Last Friday, I wrote about a new quality committee formed by HCR ManorCare. I immediately received some negative feedback about the company’s move.

The Service Employees International Union was quick to pounce on my favorable stance. ManorCare shouldn’t need a committee to improve quality, an SEIU spokeswoman told me over the phone.

“You’re a nursing home company,” Julie Eisenhardt, the SEIU spokeswoman told me. “Quality care should be what you’re in the business of providing.”

She also sent me stories from the SEIU’s Web site, http://carlylefixmanorcarenow.org/, which offers its take on the new panel: “Carlyle-ManorCare’s decision to refer the issue of quality to a committee falls far short of the real and immediate action needed to improve quality of care for its residents,” it said.

The SEIU also noted that the committee is not as “independent” as the company has touted, pointing out that committee member Gail Wilensky served on the ManorCare board as recently as last year and collected a more than $1 million windfall from the The Carlyle Group buyout. She also served as vice-chair of the Maryland Health Care Commission — a state regulatory body that issued approval for the sale, according to the SEIU.
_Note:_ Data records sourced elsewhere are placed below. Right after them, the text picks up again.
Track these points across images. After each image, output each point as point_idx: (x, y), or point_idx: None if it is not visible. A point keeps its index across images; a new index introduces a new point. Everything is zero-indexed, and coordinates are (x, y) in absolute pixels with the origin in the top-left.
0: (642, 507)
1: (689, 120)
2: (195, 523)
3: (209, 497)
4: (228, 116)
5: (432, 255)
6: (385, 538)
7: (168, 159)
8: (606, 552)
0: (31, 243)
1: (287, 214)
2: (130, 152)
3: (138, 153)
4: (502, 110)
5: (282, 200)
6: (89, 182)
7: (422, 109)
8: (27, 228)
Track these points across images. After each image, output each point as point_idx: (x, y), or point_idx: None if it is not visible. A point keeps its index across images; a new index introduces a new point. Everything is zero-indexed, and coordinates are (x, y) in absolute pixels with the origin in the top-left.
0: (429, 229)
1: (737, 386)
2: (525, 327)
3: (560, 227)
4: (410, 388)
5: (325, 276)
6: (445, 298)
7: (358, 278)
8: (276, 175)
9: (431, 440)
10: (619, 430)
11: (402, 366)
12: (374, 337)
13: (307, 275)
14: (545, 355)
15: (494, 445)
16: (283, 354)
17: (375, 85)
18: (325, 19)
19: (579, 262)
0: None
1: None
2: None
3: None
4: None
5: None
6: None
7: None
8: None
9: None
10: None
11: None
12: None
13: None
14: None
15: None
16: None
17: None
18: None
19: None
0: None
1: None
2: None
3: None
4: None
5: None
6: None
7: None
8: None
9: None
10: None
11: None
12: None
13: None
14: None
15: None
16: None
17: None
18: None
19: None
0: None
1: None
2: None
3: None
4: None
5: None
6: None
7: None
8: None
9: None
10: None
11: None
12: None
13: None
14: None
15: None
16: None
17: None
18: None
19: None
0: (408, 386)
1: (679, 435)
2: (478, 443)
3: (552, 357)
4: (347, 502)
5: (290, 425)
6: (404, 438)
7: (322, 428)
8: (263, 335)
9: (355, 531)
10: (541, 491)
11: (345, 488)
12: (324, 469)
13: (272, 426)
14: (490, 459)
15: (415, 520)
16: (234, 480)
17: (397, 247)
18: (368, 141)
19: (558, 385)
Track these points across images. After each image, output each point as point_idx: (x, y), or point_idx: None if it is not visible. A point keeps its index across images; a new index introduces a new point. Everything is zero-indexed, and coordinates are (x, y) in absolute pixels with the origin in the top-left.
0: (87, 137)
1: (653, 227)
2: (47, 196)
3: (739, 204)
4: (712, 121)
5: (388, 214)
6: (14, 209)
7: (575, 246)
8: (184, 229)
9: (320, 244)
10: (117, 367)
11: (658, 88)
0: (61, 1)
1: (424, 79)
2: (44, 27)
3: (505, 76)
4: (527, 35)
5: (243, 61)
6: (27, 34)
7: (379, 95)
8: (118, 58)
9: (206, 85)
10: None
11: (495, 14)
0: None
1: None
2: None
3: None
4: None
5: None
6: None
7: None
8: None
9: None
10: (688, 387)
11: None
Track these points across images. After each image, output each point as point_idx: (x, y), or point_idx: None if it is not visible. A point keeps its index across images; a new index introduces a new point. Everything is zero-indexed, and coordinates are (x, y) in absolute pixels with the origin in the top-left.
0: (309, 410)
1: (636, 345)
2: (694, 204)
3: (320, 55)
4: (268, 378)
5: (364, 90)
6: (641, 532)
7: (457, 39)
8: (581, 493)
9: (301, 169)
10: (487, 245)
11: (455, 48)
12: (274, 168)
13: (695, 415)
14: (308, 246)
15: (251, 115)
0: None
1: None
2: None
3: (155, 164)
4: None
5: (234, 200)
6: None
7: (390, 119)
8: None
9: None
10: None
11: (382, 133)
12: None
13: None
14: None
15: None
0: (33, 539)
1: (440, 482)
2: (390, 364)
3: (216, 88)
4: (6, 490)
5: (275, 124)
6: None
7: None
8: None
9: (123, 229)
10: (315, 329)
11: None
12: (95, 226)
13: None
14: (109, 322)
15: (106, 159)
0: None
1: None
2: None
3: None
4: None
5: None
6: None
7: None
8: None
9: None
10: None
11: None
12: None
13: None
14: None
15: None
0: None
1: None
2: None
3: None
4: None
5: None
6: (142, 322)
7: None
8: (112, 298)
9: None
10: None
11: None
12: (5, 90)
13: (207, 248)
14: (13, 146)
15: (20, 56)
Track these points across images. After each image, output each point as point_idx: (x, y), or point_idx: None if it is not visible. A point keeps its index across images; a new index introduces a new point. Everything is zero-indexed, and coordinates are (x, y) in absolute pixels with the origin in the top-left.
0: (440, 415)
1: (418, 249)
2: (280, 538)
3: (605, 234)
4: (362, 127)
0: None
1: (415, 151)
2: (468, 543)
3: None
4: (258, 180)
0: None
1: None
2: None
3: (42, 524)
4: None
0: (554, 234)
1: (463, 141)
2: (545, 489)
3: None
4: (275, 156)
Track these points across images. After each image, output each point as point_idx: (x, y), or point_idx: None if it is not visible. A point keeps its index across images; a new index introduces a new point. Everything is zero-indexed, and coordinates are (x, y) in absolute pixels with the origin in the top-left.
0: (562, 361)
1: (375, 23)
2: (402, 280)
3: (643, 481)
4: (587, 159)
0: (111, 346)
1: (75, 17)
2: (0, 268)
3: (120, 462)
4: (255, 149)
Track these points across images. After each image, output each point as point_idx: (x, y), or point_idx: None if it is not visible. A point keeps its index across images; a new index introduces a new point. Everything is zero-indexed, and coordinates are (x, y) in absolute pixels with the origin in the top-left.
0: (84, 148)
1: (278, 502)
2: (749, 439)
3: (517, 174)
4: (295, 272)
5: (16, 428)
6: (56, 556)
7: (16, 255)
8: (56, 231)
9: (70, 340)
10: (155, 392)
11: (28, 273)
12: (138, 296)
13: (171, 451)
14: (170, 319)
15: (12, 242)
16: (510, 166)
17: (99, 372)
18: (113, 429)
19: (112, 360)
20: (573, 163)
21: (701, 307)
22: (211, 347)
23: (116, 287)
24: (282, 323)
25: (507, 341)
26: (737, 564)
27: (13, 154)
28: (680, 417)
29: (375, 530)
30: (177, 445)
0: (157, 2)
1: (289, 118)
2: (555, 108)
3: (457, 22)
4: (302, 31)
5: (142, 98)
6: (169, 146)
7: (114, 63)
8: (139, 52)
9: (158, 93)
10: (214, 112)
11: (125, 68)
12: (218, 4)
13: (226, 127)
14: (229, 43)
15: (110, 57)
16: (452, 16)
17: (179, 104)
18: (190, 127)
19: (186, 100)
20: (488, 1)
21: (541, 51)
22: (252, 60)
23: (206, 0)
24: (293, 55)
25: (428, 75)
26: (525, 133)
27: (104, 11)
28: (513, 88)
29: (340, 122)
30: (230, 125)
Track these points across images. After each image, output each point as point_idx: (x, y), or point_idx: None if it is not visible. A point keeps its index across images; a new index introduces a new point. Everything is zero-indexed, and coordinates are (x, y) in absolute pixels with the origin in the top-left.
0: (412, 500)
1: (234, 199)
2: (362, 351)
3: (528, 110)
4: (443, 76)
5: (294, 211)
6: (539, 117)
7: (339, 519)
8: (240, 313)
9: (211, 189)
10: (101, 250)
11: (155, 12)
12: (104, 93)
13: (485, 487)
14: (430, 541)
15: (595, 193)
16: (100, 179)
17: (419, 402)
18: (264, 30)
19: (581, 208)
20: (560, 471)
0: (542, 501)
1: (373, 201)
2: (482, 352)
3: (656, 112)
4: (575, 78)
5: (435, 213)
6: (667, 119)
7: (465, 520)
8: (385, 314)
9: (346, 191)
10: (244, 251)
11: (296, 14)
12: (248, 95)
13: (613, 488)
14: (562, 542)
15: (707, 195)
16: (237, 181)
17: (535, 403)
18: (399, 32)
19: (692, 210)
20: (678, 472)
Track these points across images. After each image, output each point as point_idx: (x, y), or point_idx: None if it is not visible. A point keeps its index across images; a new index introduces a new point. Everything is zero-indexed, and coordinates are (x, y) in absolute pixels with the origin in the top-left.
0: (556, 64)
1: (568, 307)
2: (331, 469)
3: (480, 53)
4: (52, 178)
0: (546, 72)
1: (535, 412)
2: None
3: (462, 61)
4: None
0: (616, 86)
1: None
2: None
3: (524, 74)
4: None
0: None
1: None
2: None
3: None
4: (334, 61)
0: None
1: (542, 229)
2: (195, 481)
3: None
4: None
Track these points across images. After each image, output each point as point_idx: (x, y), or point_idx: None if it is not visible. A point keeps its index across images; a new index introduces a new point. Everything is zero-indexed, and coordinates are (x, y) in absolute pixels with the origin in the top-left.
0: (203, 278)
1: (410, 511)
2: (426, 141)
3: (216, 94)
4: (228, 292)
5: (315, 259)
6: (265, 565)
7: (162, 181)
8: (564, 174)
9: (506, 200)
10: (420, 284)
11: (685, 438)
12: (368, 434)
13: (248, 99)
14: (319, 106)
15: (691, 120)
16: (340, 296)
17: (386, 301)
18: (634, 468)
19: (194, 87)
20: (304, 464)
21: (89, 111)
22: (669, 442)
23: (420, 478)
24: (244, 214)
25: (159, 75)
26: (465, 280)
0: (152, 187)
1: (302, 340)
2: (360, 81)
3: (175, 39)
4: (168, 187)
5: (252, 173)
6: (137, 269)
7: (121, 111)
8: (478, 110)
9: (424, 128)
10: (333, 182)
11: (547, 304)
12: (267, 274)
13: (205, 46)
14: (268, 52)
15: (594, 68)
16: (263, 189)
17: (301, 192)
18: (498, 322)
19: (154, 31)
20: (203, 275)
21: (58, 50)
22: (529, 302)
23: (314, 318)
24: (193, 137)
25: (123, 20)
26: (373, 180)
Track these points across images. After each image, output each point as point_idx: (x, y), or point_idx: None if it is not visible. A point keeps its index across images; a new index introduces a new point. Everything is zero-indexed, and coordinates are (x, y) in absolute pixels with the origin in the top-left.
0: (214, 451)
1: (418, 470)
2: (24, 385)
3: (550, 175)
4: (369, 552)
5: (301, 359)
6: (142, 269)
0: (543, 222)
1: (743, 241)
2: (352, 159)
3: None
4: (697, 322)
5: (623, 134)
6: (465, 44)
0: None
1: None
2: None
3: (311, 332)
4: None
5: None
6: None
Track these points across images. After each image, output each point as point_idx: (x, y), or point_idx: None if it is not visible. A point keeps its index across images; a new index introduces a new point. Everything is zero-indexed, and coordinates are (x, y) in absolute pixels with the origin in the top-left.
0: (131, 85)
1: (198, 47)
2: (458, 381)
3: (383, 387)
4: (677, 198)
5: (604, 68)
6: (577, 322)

Of course, not everyone was so quick to bash the new panel. One blog reader spoke up for the committee and its members. (See more comments below the May 9 entry.)

So the question remains: Is the committee merely a PR stunt, or a legitimate way to address quality concerns? I believe that this point remains to be seen.

I might be swayed to thinking that the committee is just a pr move if it weren’t for the high-caliber of talent selected to serve on it.

– Vincent Mor, a well-known university researcher, just a couple years ago completed a comprehensive report for the National Commission for Quality Long-Term Care about challenges facing the long-term care field.

– Robyn Stone is the architect behind Better Jobs Better Care, which is dedicated to improving the hiring, retention and recognition of frontline staff. She also, by the way, works for the American Association of Homes and Services for the Aging, an association that represents the nonprofit sector. I doubt she would want to jeopardize her credibility with AAHSA or her reputation in the field by acting as a quality stooge for a chain that is already suffering from a public image problem.

– As for Wilensky, I would find it hard to believe that she, too, is not concerned about care improvements. Based on her interests in ManorCare, however, the company would have been wise to choose one of dozens of other highly qualified experts to avoid allegations of conflict of interest.

While I don’t believe that the committee is pure grandstanding, I agree with the SEIU that the panel is not a replacement for hiring trained staff at livable wages and benefits. Appointing the committee is one thing; listening to the expert panelists and acting on their suggestions is another.

If the company can use the committee to truly better itself – developing improved hiring practices, for example, then the company is acting admirably. If not, then it is just proving the naysayers’ right.